A data block
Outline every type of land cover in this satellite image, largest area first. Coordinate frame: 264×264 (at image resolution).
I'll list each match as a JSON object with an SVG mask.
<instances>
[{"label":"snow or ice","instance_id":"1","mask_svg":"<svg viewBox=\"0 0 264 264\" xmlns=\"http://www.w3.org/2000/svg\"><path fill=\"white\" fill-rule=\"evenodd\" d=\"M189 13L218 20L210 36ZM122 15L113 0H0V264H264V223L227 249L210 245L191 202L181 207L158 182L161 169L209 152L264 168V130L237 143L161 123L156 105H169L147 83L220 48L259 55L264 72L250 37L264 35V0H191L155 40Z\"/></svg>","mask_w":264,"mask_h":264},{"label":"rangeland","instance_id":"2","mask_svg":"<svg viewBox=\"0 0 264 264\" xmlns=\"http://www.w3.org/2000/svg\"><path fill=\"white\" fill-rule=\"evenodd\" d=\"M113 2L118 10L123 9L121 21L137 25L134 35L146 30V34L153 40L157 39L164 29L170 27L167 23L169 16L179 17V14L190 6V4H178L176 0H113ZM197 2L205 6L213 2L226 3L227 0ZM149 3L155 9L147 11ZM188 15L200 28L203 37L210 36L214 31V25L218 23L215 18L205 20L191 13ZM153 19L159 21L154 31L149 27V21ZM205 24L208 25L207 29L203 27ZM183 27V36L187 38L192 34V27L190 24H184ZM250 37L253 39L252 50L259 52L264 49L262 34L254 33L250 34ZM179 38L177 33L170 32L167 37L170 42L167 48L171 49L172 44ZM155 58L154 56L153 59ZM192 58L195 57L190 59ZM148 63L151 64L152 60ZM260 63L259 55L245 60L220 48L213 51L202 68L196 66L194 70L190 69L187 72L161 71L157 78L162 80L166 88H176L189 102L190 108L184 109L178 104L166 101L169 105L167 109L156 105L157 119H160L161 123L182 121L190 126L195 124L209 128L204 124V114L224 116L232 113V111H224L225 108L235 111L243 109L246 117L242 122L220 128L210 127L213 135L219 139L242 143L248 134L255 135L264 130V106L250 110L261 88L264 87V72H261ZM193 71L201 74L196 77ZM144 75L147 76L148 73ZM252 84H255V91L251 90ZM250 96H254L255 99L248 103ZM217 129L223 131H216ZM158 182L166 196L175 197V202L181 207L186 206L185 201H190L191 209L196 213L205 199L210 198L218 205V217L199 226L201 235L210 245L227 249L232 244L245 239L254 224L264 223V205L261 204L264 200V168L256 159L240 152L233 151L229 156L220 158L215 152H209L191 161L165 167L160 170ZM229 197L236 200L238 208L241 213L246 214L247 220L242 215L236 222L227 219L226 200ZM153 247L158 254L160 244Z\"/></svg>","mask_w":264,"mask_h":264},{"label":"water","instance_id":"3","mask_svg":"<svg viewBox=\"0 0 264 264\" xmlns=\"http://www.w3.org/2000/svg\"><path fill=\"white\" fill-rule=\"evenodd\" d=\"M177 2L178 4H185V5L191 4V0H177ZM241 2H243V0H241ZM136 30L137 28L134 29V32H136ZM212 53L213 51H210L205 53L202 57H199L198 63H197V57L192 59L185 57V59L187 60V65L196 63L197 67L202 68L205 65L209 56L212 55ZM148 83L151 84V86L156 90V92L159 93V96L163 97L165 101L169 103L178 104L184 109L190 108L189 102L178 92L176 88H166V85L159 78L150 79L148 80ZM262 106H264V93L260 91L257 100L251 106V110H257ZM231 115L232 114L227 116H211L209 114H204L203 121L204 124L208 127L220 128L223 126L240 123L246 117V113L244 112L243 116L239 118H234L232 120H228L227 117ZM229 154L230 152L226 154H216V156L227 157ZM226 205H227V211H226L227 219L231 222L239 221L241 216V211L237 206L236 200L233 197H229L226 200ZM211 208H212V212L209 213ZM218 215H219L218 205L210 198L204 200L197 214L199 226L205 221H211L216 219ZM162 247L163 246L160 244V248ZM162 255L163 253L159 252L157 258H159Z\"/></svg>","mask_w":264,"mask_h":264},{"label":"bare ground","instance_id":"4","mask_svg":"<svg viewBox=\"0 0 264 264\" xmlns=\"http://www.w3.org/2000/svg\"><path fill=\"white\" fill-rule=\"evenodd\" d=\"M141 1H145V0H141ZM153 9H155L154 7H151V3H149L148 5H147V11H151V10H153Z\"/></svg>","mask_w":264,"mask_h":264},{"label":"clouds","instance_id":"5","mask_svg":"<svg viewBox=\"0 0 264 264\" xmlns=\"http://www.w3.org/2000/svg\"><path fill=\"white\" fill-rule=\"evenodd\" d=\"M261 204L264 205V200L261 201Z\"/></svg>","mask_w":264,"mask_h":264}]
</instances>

WHAT IS EXPECTED:
Copy the part of the items that opens with the first line and closes with the line containing "<instances>", with both ends included and nothing changed.

WRITTEN SOLUTION:
Outline every type of land cover in this satellite image, largest area first. Coordinate frame: 264×264 (at image resolution).
I'll list each match as a JSON object with an SVG mask.
<instances>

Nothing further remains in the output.